High voltage
Durango City Council came out on Tuesday in favor of allowing e-bikes on the city’s natural surface trails, but there’s going to need to be legal wrangling to make it happen.
As it stands, e-bikes are not allowed on natural surface trails located on city open space (except Twin Buttes). However, city councilors don’t have the authority to just vote to allow e-bikes, and here’s why.
Much of the city’s open space is designated as a conservation easement – land protected from development that holds certain restrictions. And one of those restrictions is motorized vehicles. Agree with it or not, e-bikes, which have a motor, are considered motorized vehicles within the legal framework of a conservation easement.
City councilors, however, directed staff on Tuesday to explore how to amend the terms of conservation easements to allow Class 1 e-bikes, which are pedal-assisted with no throttle, and have a maximum speed of 20 mph.
City Councilor Kim Baxter told The Durango Telegraph on Wednesday the council didn’t want to allow higher classes of e-bikes (the higher the class, the more motorized) because they didn’t to send the message that “anything motorized could be in open space, because that’s not the intention.”
How this all plays out is anyone’s guess. The state of Colorado has taken e-bikes out of the motorized category and reclassified them alongside regular bikes. Can the City of Durango follow suit? That’s what city councilors want to find out, Baxter said.
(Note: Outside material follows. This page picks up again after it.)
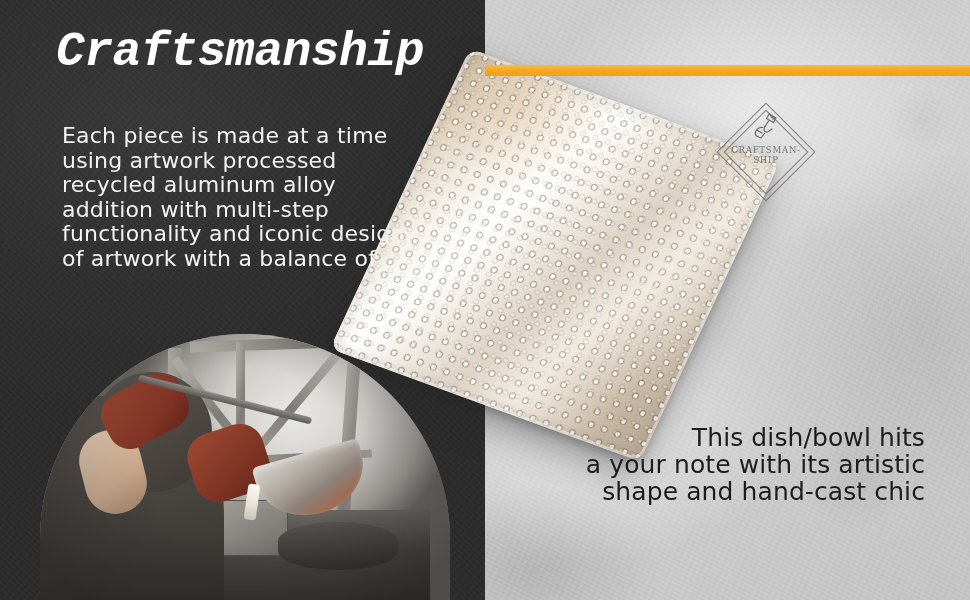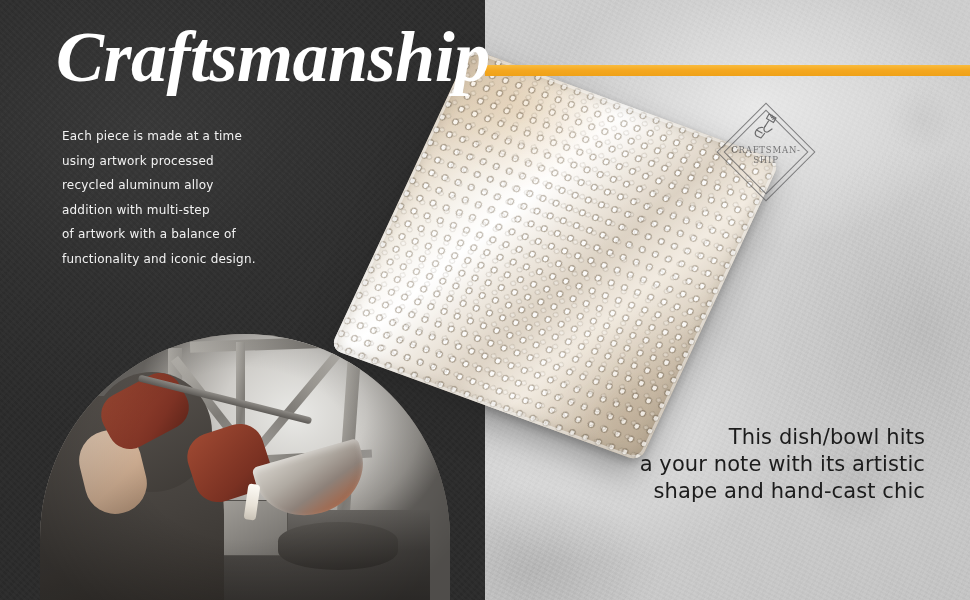"Craftsmanship" .headline { font-family: Liberation Serif, serif -> Liberation Mono, monospace; font-size: 72px -> 48px; top: 18px -> 26px }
Another caveat is that GOCO, the state agency that reinvests a portion of lottery money in the outdoors – which helped purchase Durango’s conservation easements – has yet to come out with a policy on e-bikes. If, for instance, GOCO comes out and says e-bikes are classified as nonmotorized, then they would be allowed in Durango’s open space.
Durango’s open space is a complicated patchwork, with some parts in conservation easement, some not. According to the city’s website, Durango has protected more than 3,091 acres of land since 1994; 742 of which were dedicated through the planning process or donation.
With City Council’s vote Tuesday, Horse Gulch would be the first to allow e-bikes, followed by Overend Mountain Park and Dalla Mountain Park.
But that’s not to say e-bikes are not without detractors. The City of Durango has studied whether to allow e-bikes on natural surface trails for years, which has raised concerns over high speeds, wildlife disturbance and overcrowding, to name a few.
“E-bikes are motorized vehicles,” Keith Ashmore, a Durango resident and cyclist, said earlier this year. “And I’m concerned about the slippery slope when the next guy comes and says, ‘I’m on a motorcycle, why can’t I use the trail?’”
Come what may, Durango is on the path to allow them – it just may take some time. “It’s very challenging and unfortunately it’s going to take a while for the powers that be to figure that out,” Baxter said. “But we are encouraging and supporting it to happen.”